» WORK INSTRUCTIONS
Please print the full listing exactly.

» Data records
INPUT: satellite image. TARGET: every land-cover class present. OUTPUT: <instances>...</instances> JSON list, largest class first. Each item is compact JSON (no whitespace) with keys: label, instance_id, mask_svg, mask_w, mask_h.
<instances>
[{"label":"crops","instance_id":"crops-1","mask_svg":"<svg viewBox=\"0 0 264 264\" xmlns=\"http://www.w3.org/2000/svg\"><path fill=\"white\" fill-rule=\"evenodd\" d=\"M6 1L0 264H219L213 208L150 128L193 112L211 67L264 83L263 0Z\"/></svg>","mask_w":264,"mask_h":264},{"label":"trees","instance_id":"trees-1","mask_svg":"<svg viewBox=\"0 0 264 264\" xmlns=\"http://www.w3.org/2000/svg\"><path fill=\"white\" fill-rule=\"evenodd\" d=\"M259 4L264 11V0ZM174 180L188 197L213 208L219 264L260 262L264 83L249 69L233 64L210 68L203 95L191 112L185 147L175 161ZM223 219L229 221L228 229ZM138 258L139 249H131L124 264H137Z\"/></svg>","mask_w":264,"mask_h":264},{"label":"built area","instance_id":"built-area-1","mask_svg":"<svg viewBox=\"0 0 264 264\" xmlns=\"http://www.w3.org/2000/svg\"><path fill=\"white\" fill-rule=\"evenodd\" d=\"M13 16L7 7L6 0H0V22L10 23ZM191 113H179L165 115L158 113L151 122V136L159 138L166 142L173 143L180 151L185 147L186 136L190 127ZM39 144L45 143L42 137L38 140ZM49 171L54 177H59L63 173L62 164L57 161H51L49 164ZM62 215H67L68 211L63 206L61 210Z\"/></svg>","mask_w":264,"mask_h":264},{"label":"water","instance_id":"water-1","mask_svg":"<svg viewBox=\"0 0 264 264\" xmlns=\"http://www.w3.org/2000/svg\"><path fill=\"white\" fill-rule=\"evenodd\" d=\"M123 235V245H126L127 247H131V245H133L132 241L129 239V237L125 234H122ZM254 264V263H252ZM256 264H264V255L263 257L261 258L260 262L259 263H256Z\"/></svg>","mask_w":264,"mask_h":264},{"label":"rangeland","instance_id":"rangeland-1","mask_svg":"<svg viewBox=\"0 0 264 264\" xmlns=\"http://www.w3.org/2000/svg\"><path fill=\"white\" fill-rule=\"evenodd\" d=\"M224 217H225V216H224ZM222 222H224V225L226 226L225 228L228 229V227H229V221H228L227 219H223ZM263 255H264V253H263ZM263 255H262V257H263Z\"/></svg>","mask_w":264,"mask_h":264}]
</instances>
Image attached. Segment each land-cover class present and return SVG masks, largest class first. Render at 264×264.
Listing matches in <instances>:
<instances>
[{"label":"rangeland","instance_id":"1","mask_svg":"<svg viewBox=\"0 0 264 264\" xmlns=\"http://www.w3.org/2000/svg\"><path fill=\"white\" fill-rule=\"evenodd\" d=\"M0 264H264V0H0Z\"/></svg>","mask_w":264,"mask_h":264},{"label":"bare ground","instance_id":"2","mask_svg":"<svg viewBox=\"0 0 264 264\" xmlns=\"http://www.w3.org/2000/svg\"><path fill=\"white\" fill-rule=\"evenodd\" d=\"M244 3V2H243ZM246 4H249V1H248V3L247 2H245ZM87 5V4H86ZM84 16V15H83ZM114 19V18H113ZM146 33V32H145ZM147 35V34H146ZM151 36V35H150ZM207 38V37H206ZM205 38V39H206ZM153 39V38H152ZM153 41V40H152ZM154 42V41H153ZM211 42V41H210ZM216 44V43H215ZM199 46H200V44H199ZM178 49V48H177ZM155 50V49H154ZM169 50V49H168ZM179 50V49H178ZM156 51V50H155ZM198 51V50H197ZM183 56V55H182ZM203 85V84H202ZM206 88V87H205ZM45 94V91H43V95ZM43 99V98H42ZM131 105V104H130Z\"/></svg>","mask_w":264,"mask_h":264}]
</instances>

» RESPONSE
INPUT: satellite image. TARGET: every land-cover class present. OUTPUT: <instances>...</instances> JSON list, largest class first. Each item is compact JSON (no whitespace) with keys: label, instance_id, mask_svg, mask_w, mask_h.
<instances>
[{"label":"crops","instance_id":"crops-1","mask_svg":"<svg viewBox=\"0 0 264 264\" xmlns=\"http://www.w3.org/2000/svg\"><path fill=\"white\" fill-rule=\"evenodd\" d=\"M6 1L0 264H219L213 208L150 128L193 112L211 67L264 83L263 0Z\"/></svg>","mask_w":264,"mask_h":264},{"label":"trees","instance_id":"trees-1","mask_svg":"<svg viewBox=\"0 0 264 264\" xmlns=\"http://www.w3.org/2000/svg\"><path fill=\"white\" fill-rule=\"evenodd\" d=\"M259 4L264 11V0ZM174 180L188 197L213 208L219 264L260 262L264 83L249 69L233 64L210 68L203 95L191 112L185 147L175 161ZM223 219L229 221L228 229ZM138 258L139 249H131L124 264H137Z\"/></svg>","mask_w":264,"mask_h":264},{"label":"built area","instance_id":"built-area-1","mask_svg":"<svg viewBox=\"0 0 264 264\" xmlns=\"http://www.w3.org/2000/svg\"><path fill=\"white\" fill-rule=\"evenodd\" d=\"M13 16L7 7L6 0H0V22L10 23ZM191 113H179L165 115L158 113L151 122V136L159 138L166 142L173 143L180 151L185 147L186 136L190 127ZM39 144L45 143L42 137L38 140ZM49 171L54 177H59L63 173L62 164L57 161H51L49 164ZM62 215H67L68 211L63 206L61 210Z\"/></svg>","mask_w":264,"mask_h":264},{"label":"water","instance_id":"water-1","mask_svg":"<svg viewBox=\"0 0 264 264\" xmlns=\"http://www.w3.org/2000/svg\"><path fill=\"white\" fill-rule=\"evenodd\" d=\"M123 235V245H126L127 247H131V245H133L132 241L129 239V237L125 234H122ZM254 264V263H252ZM256 264H264V255L263 257L261 258L260 262L259 263H256Z\"/></svg>","mask_w":264,"mask_h":264},{"label":"rangeland","instance_id":"rangeland-1","mask_svg":"<svg viewBox=\"0 0 264 264\" xmlns=\"http://www.w3.org/2000/svg\"><path fill=\"white\" fill-rule=\"evenodd\" d=\"M224 217H225V216H224ZM222 222H224V225L226 226L225 228L228 229V227H229V221H228L227 219H223ZM263 255H264V253H263ZM263 255H262V257H263Z\"/></svg>","mask_w":264,"mask_h":264}]
</instances>
Image attached. Segment each land-cover class present and return SVG masks, largest class first. Render at 264×264.
Listing matches in <instances>:
<instances>
[{"label":"rangeland","instance_id":"1","mask_svg":"<svg viewBox=\"0 0 264 264\" xmlns=\"http://www.w3.org/2000/svg\"><path fill=\"white\" fill-rule=\"evenodd\" d=\"M0 264H264V0H0Z\"/></svg>","mask_w":264,"mask_h":264},{"label":"bare ground","instance_id":"2","mask_svg":"<svg viewBox=\"0 0 264 264\" xmlns=\"http://www.w3.org/2000/svg\"><path fill=\"white\" fill-rule=\"evenodd\" d=\"M244 3V2H243ZM246 4H249V1H248V3L247 2H245ZM87 5V4H86ZM84 16V15H83ZM114 19V18H113ZM146 33V32H145ZM147 35V34H146ZM151 36V35H150ZM207 38V37H206ZM205 38V39H206ZM153 39V38H152ZM153 41V40H152ZM154 42V41H153ZM211 42V41H210ZM216 44V43H215ZM199 46H200V44H199ZM178 49V48H177ZM155 50V49H154ZM169 50V49H168ZM179 50V49H178ZM156 51V50H155ZM198 51V50H197ZM183 56V55H182ZM203 85V84H202ZM206 88V87H205ZM45 94V91H43V95ZM43 99V98H42ZM131 105V104H130Z\"/></svg>","mask_w":264,"mask_h":264}]
</instances>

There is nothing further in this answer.